Models and Provider Integration

  • Model choice remains configuration-driven (D63, D147).
  • Provider-specific request/stream/tool-call details remain adapter concerns (D139).
  • Fallback routing strategy remains possible via config/adapters.

Tools

  • Tools remain independently addable/removable without core code changes (D51).
  • Tool discovery remains source-driven and self-description based (D146).
  • Non-default tool protocols, if used, remain isolated behind clear adapter/execution boundaries (D32).

3. API and Interface Checks

Gateway API

  • Gateway API remains based on open, documented conventions (D16).
  • Adapter layer can absorb external API shape changes without core component rewrites (D139).

Model API

  • Model API remains stable for Agent Loop-side usage.
  • Provider-specific quirks remain outside Agent Loop core.

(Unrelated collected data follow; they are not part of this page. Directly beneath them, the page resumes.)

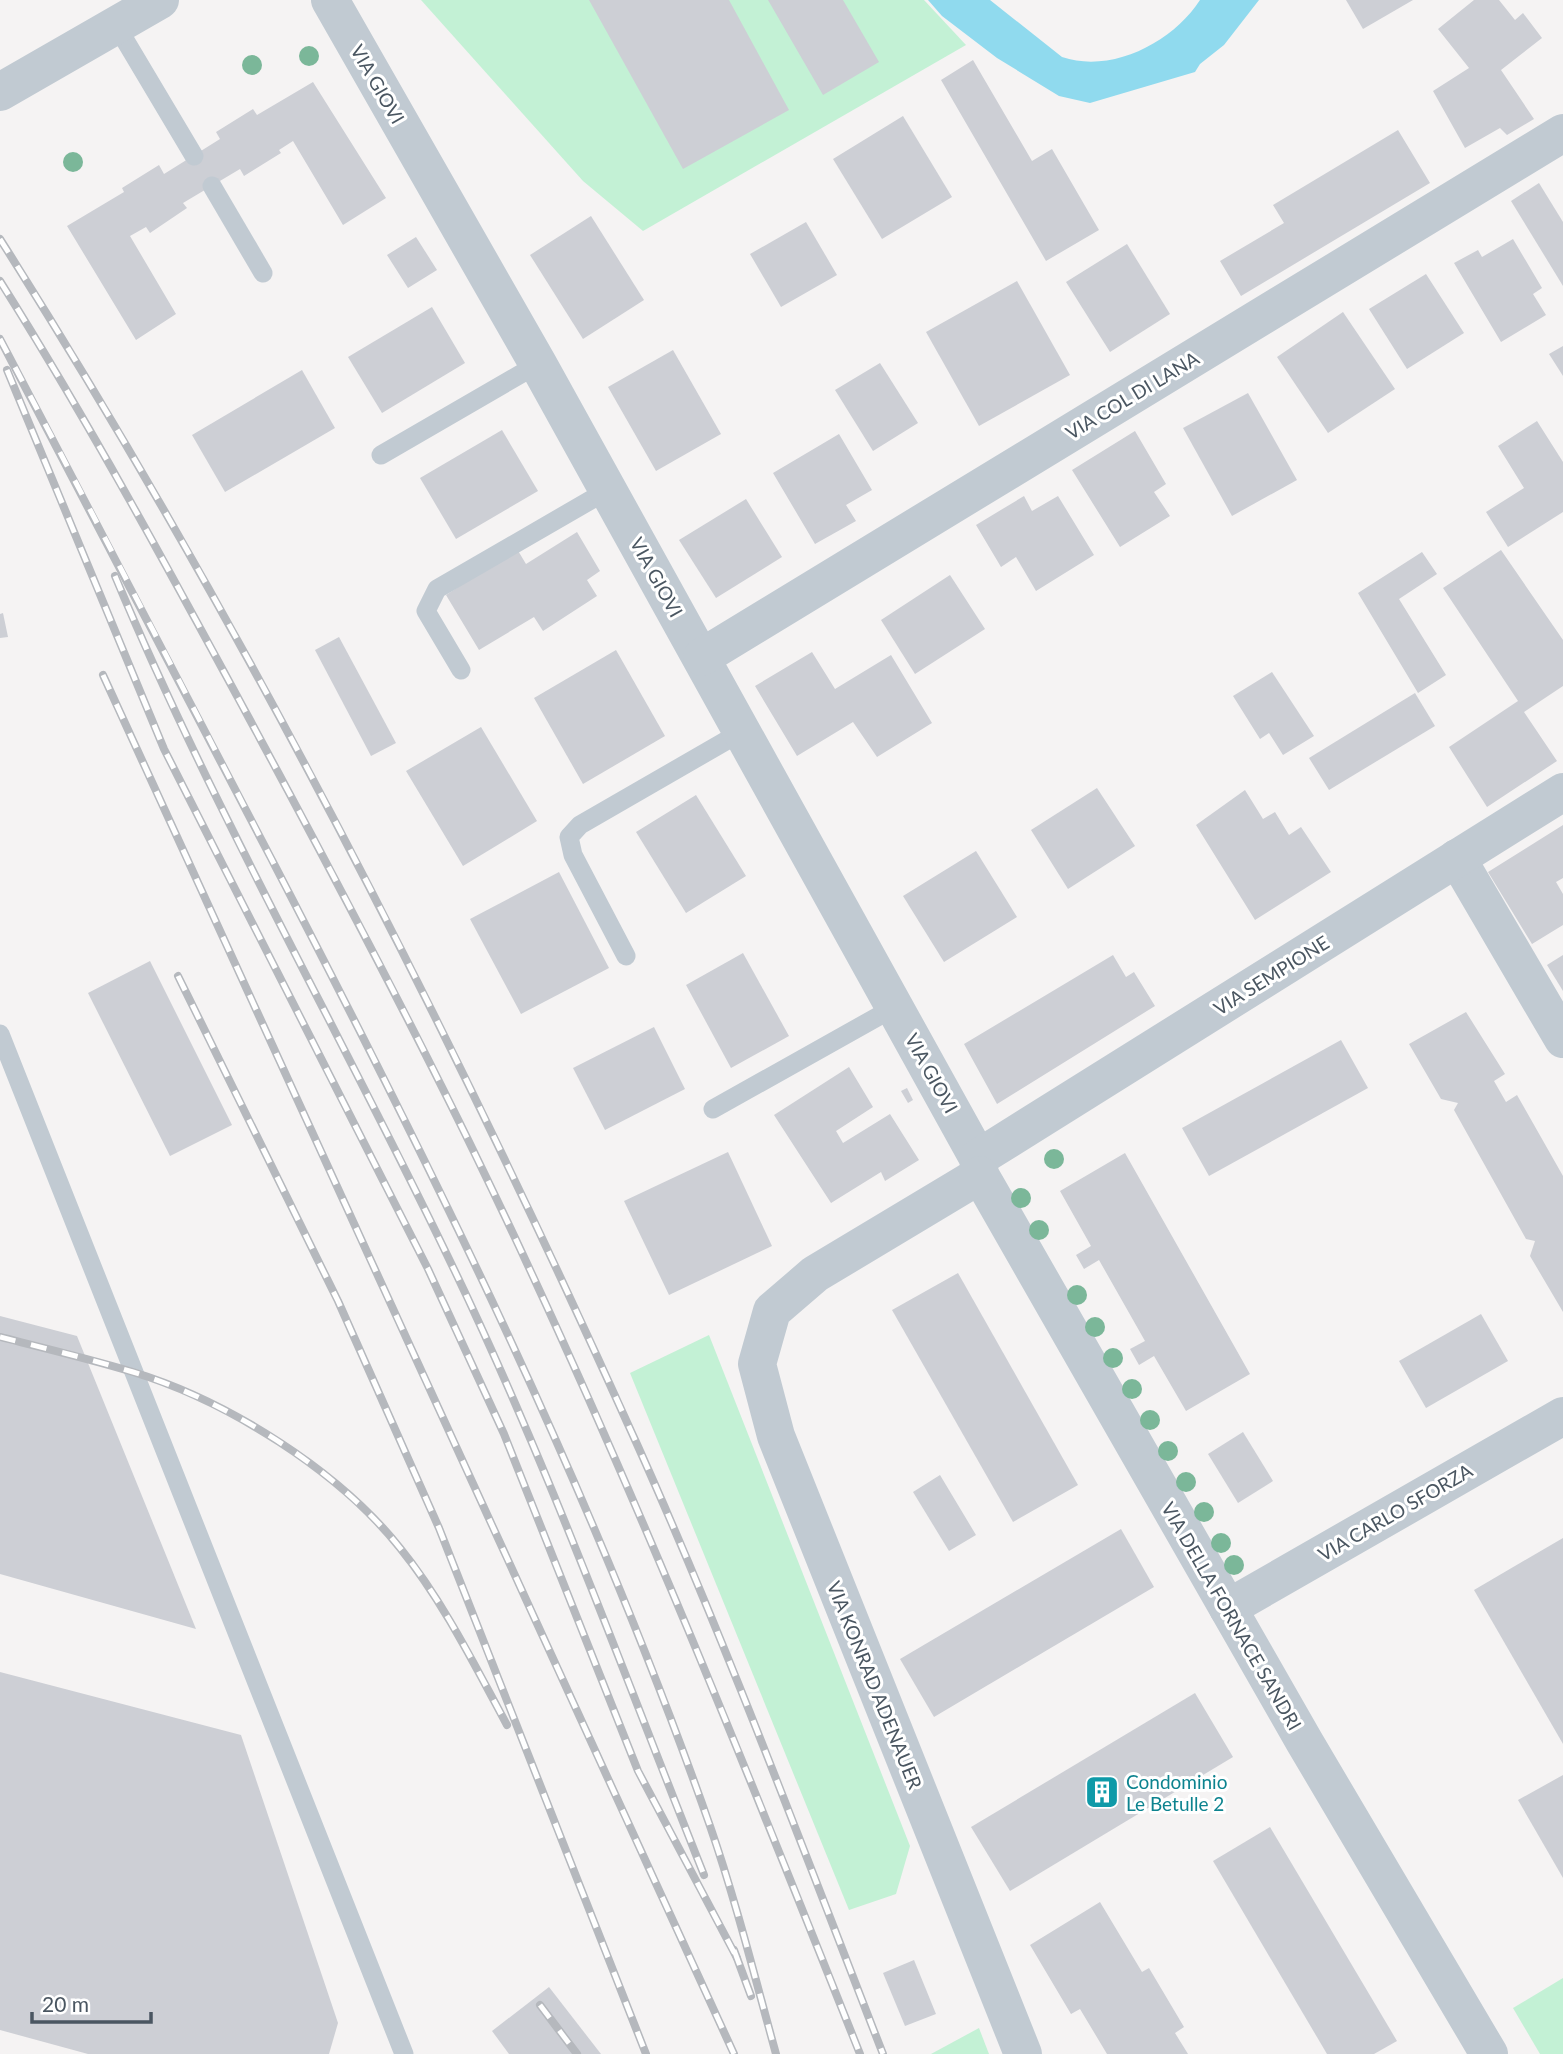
<svg xmlns="http://www.w3.org/2000/svg" width="1563" height="2054" font-family="Lato,sans-serif">
  <style>
    .green { fill: #c3f1d5 }
    .water { fill: #90daee }
    .building { fill: #cdcfd5 }
    .lines { fill: none; stroke-linecap: round; stroke-linejoin: round }
    .lane { stroke: #c1cad2; stroke-width: 19 }
    .street { stroke: #c1cad2; stroke-width: 38 }
    .rail-casing { stroke: #b5b8bd; stroke-width: 8 }
    .rail { stroke: #fff; stroke-width: 5; stroke-dasharray: 16; stroke-linecap: butt }
    .tree { fill: #7bb799 }
    .labels { text-anchor: middle; dominant-baseline: central; stroke-width: 6; stroke-linejoin: round; paint-order: stroke }
    .street-label { font-size: 19px; fill: #4a5661; stroke: #fff }
    .culture-label { font-size: 19px; fill: #0d838f; stroke: #fff; text-anchor: start }
  </style>
  <rect width="100%" height="100%" fill="#f5f3f3"/>
  <g class="green">
    <polygon points="421,0 924,0 966,45 643,231 583,181"/>
    <polygon points="709,1335 910,1846 896,1894 849,1910 630,1373"/>
    <polygon points="1563,1978 1563,2054 1540,2054 1513,2008"/>
    <polygon points="979,2028 989,2054 931,2054"/>
  </g>
  <path class="water" d="M928 0H990L1062 57C1112 74 1173 42 1200 0H1259L1224 45 1200 64 1195 72 1090 103 1059 96 997 58 942 16Z"/>
  <g class="building">
    <polygon points="589,0 729,0 789,110 683,169"/>
    <polygon points="768,0 843,0 879,62 823,95"/>
    <polygon points="1346,0 1413,0 1363,29"/>
    <polygon points="1474,0 1499,0 1515,20 1523,13 1542,38 1501,70 1534,119 1507,135 1500,128 1465,148 1433,91 1469,68 1438,29"/>
    <polygon points="973,60 1032,161 1052,149 1099,230 1046,261 941,80"/>
    <polygon points="313,82 386,198 343,225 293,141 279,150 281,153 244,176 240,169 183,203 187,208 150,233 146,227 130,236 176,314 136,340 67,226 124,192 122,188 159,165 164,174 220,139 216,132 253,109 257,115"/>
    <polygon points="903,116 952,197 882,239 833,159"/>
    <polygon points="1398,130 1430,183 1241,296 1220,261 1284,223 1273,205"/>
    <polygon points="1539,183 1563,222 1563,286 1511,201"/>
    <polygon points="591,216 644,300 583,339 530,255"/>
    <polygon points="806,222 837,275 781,307 750,254"/>
    <polygon points="416,237 437,270 408,288 387,255"/>
    <polygon points="1513,239 1542,288 1533,294 1546,315 1501,342 1454,263 1478,250 1482,257"/>
    <polygon points="1127,244 1170,314 1110,352 1066,282"/>
    <polygon points="1426,274 1464,333 1407,369 1369,309"/>
    <polygon points="1017,281 1070,375 979,426 926,332"/>
    <polygon points="432,307 465,363 382,413 348,357"/>
    <polygon points="1343,312 1395,389 1328,433 1277,357"/>
    <polygon points="1563,346 1563,376 1549,354"/>
    <polygon points="673,350 721,434 656,471 608,387"/>
    <polygon points="880,363 918,423 873,451 835,390"/>
    <polygon points="302,370 335,428 225,492 192,435"/>
    <polygon points="1248,393 1297,480 1232,516 1183,428"/>
    <polygon points="1537,421 1563,462 1563,512 1508,547 1486,512 1524,488 1498,446"/>
    <polygon points="502,430 538,491 456,539 420,478"/>
    <polygon points="1135,431 1166,484 1154,492 1170,516 1120,547 1072,470"/>
    <polygon points="839,434 872,490 846,505 856,521 815,544 773,473"/>
    <polygon points="1024,496 1032,511 1058,496 1094,555 1036,591 1016,557 1001,567 976,525"/>
    <polygon points="746,499 782,557 716,598 679,540"/>
    <polygon points="577,532 600,571 587,580 597,596 543,631 534,617 479,650 446,595 517,549 526,564"/>
    <polygon points="1501,550 1563,640 1563,686 1524,712 1557,761 1487,807 1449,747 1518,701 1443,588"/>
    <polygon points="1422,552 1437,574 1399,599 1446,675 1418,693 1358,593"/>
    <polygon points="950,575 985,629 915,674 881,620"/>
    <polygon points="3,613 8,637 0,638 0,614"/>
    <polygon points="339,637 396,743 371,756 315,650"/>
    <polygon points="616,650 665,736 583,784 534,698"/>
    <polygon points="812,652 835,689 891,655 932,723 877,757 853,722 797,756 755,686"/>
    <polygon points="1272,672 1314,736 1283,755 1269,733 1260,739 1233,696"/>
    <polygon points="1415,693 1435,726 1329,790 1309,758"/>
    <polygon points="481,727 537,821 463,866 406,771"/>
    <polygon points="1097,788 1135,846 1068,889 1031,830"/>
    <polygon points="1245,790 1263,819 1275,812 1289,835 1301,827 1331,872 1255,920 1196,825"/>
    <polygon points="696,795 746,876 686,913 636,832"/>
    <polygon points="1563,825 1563,878 1556,882 1563,894 1563,925 1532,944 1488,872"/>
    <polygon points="976,851 1017,917 944,962 903,896"/>
    <polygon points="559,872 609,968 521,1014 470,919"/>
    <polygon points="743,953 789,1036 731,1068 686,985"/>
    <polygon points="1113,955 1126,977 1134,972 1155,1006 997,1104 964,1044"/>
    <polygon points="1563,955 1563,991 1547,965"/>
    <polygon points="150,961 232,1125 170,1156 88,993"/>
    <polygon points="1466,1012 1505,1074 1494,1081 1506,1102 1517,1095 1563,1176 1563,1312 1530,1256 1535,1241 1526,1239 1454,1110 1458,1103 1441,1099 1409,1044"/>
    <polygon points="654,1027 685,1089 605,1130 573,1068"/>
    <polygon points="1341,1040 1368,1088 1209,1176 1182,1128"/>
    <polygon points="849,1067 873,1107 836,1131 843,1143 890,1114 919,1160 885,1181 881,1172 831,1203 774,1115"/>
    <polygon points="907,1088 913,1100 908,1103 901,1091"/>
    <polygon points="728,1152 772,1246 669,1295 624,1201"/>
    <polygon points="1125,1153 1250,1374 1186,1411 1154,1356 1139,1365 1130,1349 1145,1341 1099,1260 1084,1269 1076,1255 1091,1246 1060,1191"/>
    <polygon points="958,1273 1078,1485 1013,1522 892,1310"/>
    <polygon points="1481,1314 1508,1361 1426,1408 1399,1361"/>
    <polygon points="0,1316 77,1336 196,1629 0,1574"/>
    <polygon points="1243,1432 1273,1481 1238,1503 1208,1454"/>
    <polygon points="940,1475 976,1535 949,1551 913,1492"/>
    <polygon points="1121,1529 1154,1587 934,1717 900,1659"/>
    <polygon points="1563,1538 1563,1744 1474,1590"/>
    <polygon points="0,1672 241,1735 338,2023 329,2054 88,2054 0,2030"/>
    <polygon points="1195,1693 1233,1757 1010,1891 971,1827"/>
    <polygon points="1563,1775 1563,1878 1518,1800"/>
    <polygon points="1270,1827 1397,2041 1374,2054 1327,2054 1213,1861"/>
    <polygon points="1100,1902 1142,1972 1149,1968 1184,2027 1175,2033 1188,2054 1107,2054 1080,2009 1071,2014 1030,1945"/>
    <polygon points="914,1960 936,2014 905,2026 883,1973"/>
    <polygon points="549,1987 601,2054 509,2054 492,2031"/>
  </g>
  <g class="lines">
    <g class="lane">
      <polyline points="116,25 194,156"/>
      <polyline points="212,186 263,273"/>
      <polyline points="381,455 538,364"/>
      <polyline points="461,670 426,611 437,589 608,490"/>
      <polyline points="626,956 573,855 569,837 580,825 743,731"/>
      <polyline points="0,1034 404,2054"/>
      <polyline points="713,1109 895,1007"/>
    </g>
    <g class="street">
      <polyline points="330,0 538,364 978,1158 980,1175 987,1187 1304,1741 1489,2054"/>
      <polyline points="0,92 160,0"/>
      <polyline points="702,657 1563,133"/>
      <polyline points="1457,858 1563,1039"/>
      <polyline points="978,1158 1563,792"/>
      <polyline points="980,1175 815,1274 772,1311 757,1364 776,1436 1023,2054"/>
      <polyline points="1228,1608 1563,1416"/>
    </g>
    <g class="rail-casing">
      <g id="rail">
        <path d="M0 239C242 620 451 1031 636 1442 726 1642 803 1849 883 2054"/>
        <path d="M0 281C90 424 170 572 250 720 327 863 403 1006 474 1152 617 1446 739 1750 860 2054"/>
        <path d="M0 339C92 512 182 686 272 860 435 1174 593 1492 710 1826 736 1901 755 1978 776 2054"/>
        <polyline points="7,370 164,749 428,1269 504,1434 638,1771 737,1958"/>
        <path d="M115 576C213 810 339 1030 449 1259 546 1459 622 1669 704 1875"/>
        <polyline points="103,675 734,2054"/>
        <polyline points="178,976 338,1301 439,1528 646,2054"/>
        <path d="M0 1337C44 1348 90 1359 133 1372 228 1401 339 1471 400 1548 443 1601 475 1666 507 1725"/>
        <polyline points="734,1950 751,1996"/>
        <polyline points="540,2005 577,2054"/>
      </g>
    </g>
    <use href="#rail" class="rail"/>
  </g>
  <g class="tree">
    <circle cx="309" cy="56" r="10"/>
    <circle cx="252" cy="65" r="10"/>
    <circle cx="73" cy="162" r="10"/>
    <circle cx="1054" cy="1159" r="10"/>
    <circle cx="1021" cy="1198" r="10"/>
    <circle cx="1039" cy="1230" r="10"/>
    <circle cx="1077" cy="1295" r="10"/>
    <circle cx="1095" cy="1327" r="10"/>
    <circle cx="1113" cy="1358" r="10"/>
    <circle cx="1132" cy="1389" r="10"/>
    <circle cx="1150" cy="1420" r="10"/>
    <circle cx="1168" cy="1451" r="10"/>
    <circle cx="1186" cy="1482" r="10"/>
    <circle cx="1204" cy="1512" r="10"/>
    <circle cx="1221" cy="1543" r="10"/>
    <circle cx="1234" cy="1565" r="10"/>
  </g>
  <defs>
    <g id="building-square" transform="scale(1.75)"><rect x="-9" y="-9" width="18" height="18" rx="4" fill="#0f9aa8" stroke="#fff"/><path d="M-4-6H4V6H1V3H-1V6H-4ZM-2.5-4.3h1.7v1.8h-1.7ZM.8-4.3h1.7v1.8H.8ZM-2.5-1h1.7V.8h-1.7ZM.8-1h1.7V.8H.8Z" fill="#fff"/></g>
  </defs>
  <g fill-rule="evenodd">
    <use href="#building-square" x="1102" y="1792"/>
  </g>
  <g class="labels">
    <g class="street-label">
      <text transform="translate(378 84) rotate(60)">VIA GIOVI</text>
      <text transform="translate(1132 395) rotate(-31)">VIA COL DI LANA</text>
      <text transform="translate(657 577) rotate(61)">VIA GIOVI</text>
      <text transform="translate(1271 975) rotate(-32)">VIA SEMPIONE</text>
      <text transform="translate(932 1073) rotate(61)">VIA GIOVI</text>
      <text transform="translate(1395 1512) rotate(-30)">VIA CARLO SFORZA</text>
      <text transform="translate(1232 1616) rotate(60)">VIA DELLA FORNACE SANDRI</text>
      <text transform="translate(875 1685) rotate(68)">VIA KONRAD ADENAUER</text>
    </g>
    <g class="culture-label">
      <text x="1126" y="1781">Condominio<tspan x="1126" dy="22">Le Betulle 2</tspan></text>
    </g>
  </g>
  <path d="M32 2012v10h119v-10" fill="none" stroke="#4a5661" stroke-width="3.5"/>
  <text x="42" y="2012" font-size="21" fill="#4a5661" stroke="#ffffff" stroke-width="5" paint-order="stroke">20 m</text>
</svg>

Gateway-Agent Loop Contract

  • Internal contract remains explicit and versioned as needed (D137).
  • New fields/behavior are backward-compatible or version-gated.
  • Interface remains internal — not promoted into a third public API by accident (D137).

4. D147 Anti-Lock-In Verification

Run this for milestone/release and for major adapter/config changes.

Provider Swap

  • Run baseline scenario with Provider A.
  • Switch provider adapter/config to Provider B.
  • Re-run same scenario.
  • Verify no cross-component code edits were required.

Model Swap

  • Change model selection in config/preferences only.
  • Re-run same scenario.
  • Verify no code edits were required.

Tool Swap

  • Add a tool through configured tool source(s) and verify usage.
  • Remove a tool and verify graceful capability reduction.
  • Verify no core code edits were required.

Audit Verdict

  • Swaps stayed localized (config/adapters/tools) with no architecture drift.
  • Any exception is documented with owner-approved rationale and follow-up plan.

5. Evidence Capture

  • Link test run IDs / logs for provider/model/tool swap checks.
  • Link network verification evidence (offline run and no-unexpected-egress check).
  • Link export/import or inspectability evidence for memory/auth data.
  • Link release/update safety notes where storage/schema/auth changed.

Quick Reference: The Swappability Chain

Everything in the architecture has an intermediary that absorbs change (D139):

ThingSwappable viaSwap cost
Your Memory storageToolsZero — tools absorb it
ComponentsContractsOne component swap
ContractsAdaptersOne adapter swap

If you're auditing something and can't identify which intermediary protects it, something is missing.